Balancing health, cost and convenience in feeding infants and young children in Accra


The purpose of this study was to examine the potential of Maisoyforte 6-24, a new fortified, non-instant cereal for infants and young children (IYC), which was proposed by a local Ghanaian company to the Global Alliance for Improved Nutrition (GAIN) for start-up support.

The study report is based on data that were collected with the first draft of the modules of the Focused Ethnographic Study Protocol, which is a component of the APCCF (“Assessing the Potential of a Commercial Complementary Food). The latter is a tool that is being developed to provide GAIN with information that can be used to “assess market opportunities and infant young child feeding behaviour for potential GAIN-supported projects.” 

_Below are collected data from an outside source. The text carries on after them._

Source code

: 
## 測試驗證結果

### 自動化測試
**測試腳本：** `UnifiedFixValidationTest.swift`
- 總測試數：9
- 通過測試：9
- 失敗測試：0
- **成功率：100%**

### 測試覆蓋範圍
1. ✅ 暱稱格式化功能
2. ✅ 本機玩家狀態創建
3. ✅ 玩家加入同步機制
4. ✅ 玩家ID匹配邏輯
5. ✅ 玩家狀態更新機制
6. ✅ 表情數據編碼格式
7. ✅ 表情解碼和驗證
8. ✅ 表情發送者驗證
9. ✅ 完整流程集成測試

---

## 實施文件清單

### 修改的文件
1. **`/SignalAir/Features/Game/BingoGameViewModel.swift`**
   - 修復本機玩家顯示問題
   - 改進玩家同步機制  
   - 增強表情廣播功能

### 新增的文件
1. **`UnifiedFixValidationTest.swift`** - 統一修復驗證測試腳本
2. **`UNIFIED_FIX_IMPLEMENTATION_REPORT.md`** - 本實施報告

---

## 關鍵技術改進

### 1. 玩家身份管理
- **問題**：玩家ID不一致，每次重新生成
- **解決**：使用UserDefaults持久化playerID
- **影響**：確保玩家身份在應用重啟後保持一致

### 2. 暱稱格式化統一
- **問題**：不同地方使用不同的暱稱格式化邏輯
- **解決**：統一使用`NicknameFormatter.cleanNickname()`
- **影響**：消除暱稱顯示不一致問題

The study was conducted in greater Accra, in 8 urban and peri-urban communities representing a range from very poor families to families with more stable, but non-salaried, sources of income. In addition to extensive mixed method interviews with 30 mothers of IYC 6-24 months of age, sub-studies were conducted with street vendors (producers/sellers) of ready-to-eat household foods, owners of kiosks and stores that sell IYC food products, and crèches where IYC are taken for care when mothers work outside the home and do not take their infants with them.

The study found that proposed non-instant Mysoyforte 6-24 is unlikely to be successful. However, it is probable that an instant, fortified cereal, sold in small packets, and at a lower price than the current multi-national product, and with equal organoleptic properties, could, if effectively promoted, be a viable, commercial success.